> **WORK INSTRUCTION**
Entries below include pictures. Output exactly the lines from the one with "festival where we" down to the one with "significantly improve the", both ends included, and leave the pictures out.

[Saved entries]
_ _ _ _
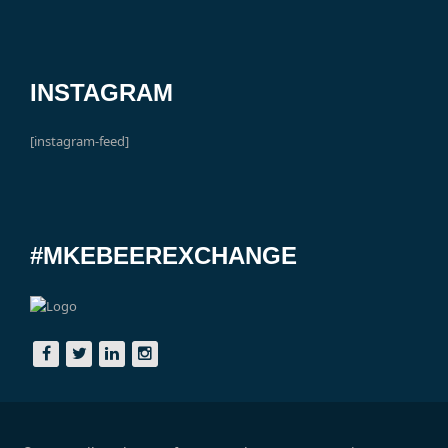
INSTAGRAM
[instagram-feed]
#MKEBEEREXCHANGE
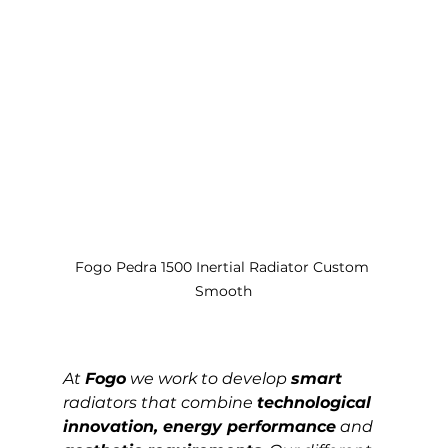
Fogo Pedra 1500 Inertial Radiator Custom 
Smooth
At 
Fogo
 we work to develop 
smart
radiators that combine 
technological 
innovation, energy performance
 and 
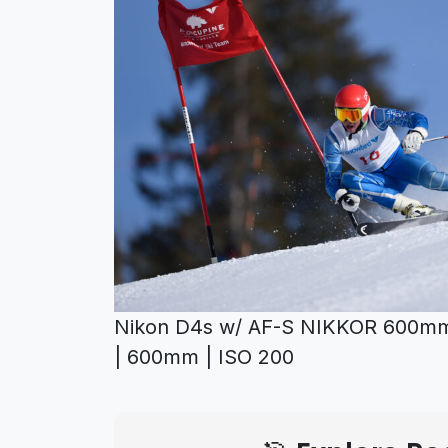
Nikon D4s w/ AF-S NIKKOR 600mm 
| 600mm | ISO 200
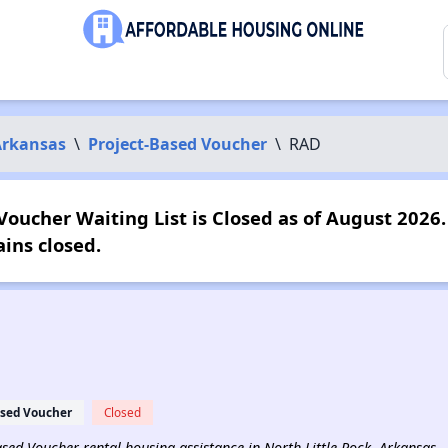
Arkansas
\
Project-Based Voucher
\
RAD
oucher Waiting List is Closed as of August 2026. 
ins closed.
ased Voucher
Closed
Based Voucher rental housing assistance in North Little Rock, Arkansas.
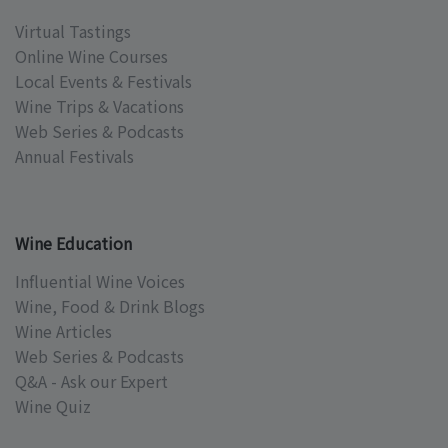
Virtual Tastings
Online Wine Courses
Local Events & Festivals
Wine Trips & Vacations
Web Series & Podcasts
Annual Festivals
Wine Education
Influential Wine Voices
Wine, Food & Drink Blogs
Wine Articles
Web Series & Podcasts
Q&A - Ask our Expert
Wine Quiz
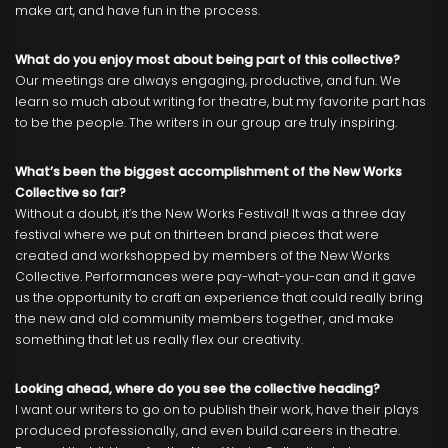
make art, and have fun in the process.
What do you enjoy most about being part of this collective?
Our meetings are always engaging, productive, and fun. We
learn so much about writing for theatre, but my favorite part has
to be the people. The writers in our group are truly inspiring.
What’s been the biggest accomplishment of the New Works
Collective so far?
Without a doubt, it’s the New Works Festival! It was a three day
festival where we put on thirteen brand pieces that were
created and workshopped by members of the New Works
Collective. Performances were pay-what-you-can and it gave
us the opportunity to craft an experience that could really bring
the new and old community members together, and make
something that let us really flex our creativity.
Looking ahead, where do you see the collective heading?
I want our writers to go on to publish their work, have their plays
produced professionally, and even build careers in theatre.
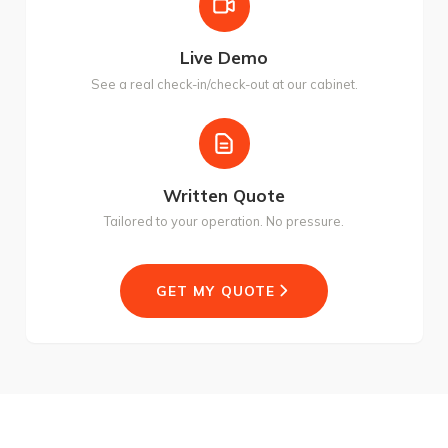
Live Demo
See a real check-in/check-out at our cabinet.
Written Quote
Tailored to your operation. No pressure.
GET MY QUOTE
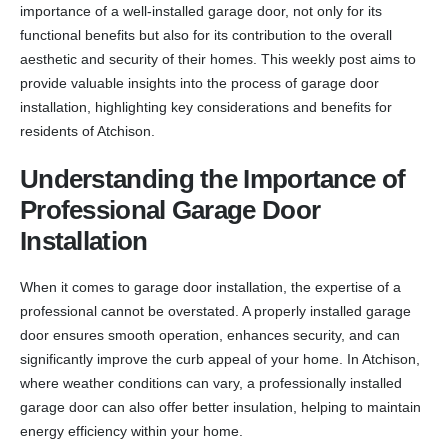
importance of a well-installed garage door, not only for its
functional benefits but also for its contribution to the overall
aesthetic and security of their homes. This weekly post aims to
provide valuable insights into the process of garage door
installation, highlighting key considerations and benefits for
residents of Atchison.
Understanding the Importance of
Professional Garage Door
Installation
When it comes to garage door installation, the expertise of a
professional cannot be overstated. A properly installed garage
door ensures smooth operation, enhances security, and can
significantly improve the curb appeal of your home. In Atchison,
where weather conditions can vary, a professionally installed
garage door can also offer better insulation, helping to maintain
energy efficiency within your home.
_ _ _ _
> **ANSWER SECTION**
festival where we put on thirteen brand pieces that were
created and workshopped by members of the New Works
Collective. Performances were pay-what-you-can and it gave
us the opportunity to craft an experience that could really bring
the new and old community members together, and make
something that let us really flex our creativity.
Looking ahead, where do you see the collective heading?
I want our writers to go on to publish their work, have their plays
produced professionally, and even build careers in theatre.
Live Demo
See a real check-in/check-out at our cabinet.
Written Quote
Tailored to your operation. No pressure.
GET MY QUOTE
importance of a well-installed garage door, not only for its
functional benefits but also for its contribution to the overall
aesthetic and security of their homes. This weekly post aims to
provide valuable insights into the process of garage door
installation, highlighting key considerations and benefits for
residents of Atchison.
Understanding the Importance of
Professional Garage Door
Installation
When it comes to garage door installation, the expertise of a
professional cannot be overstated. A properly installed garage
door ensures smooth operation, enhances security, and can
significantly improve the curb appeal of your home. In Atchison,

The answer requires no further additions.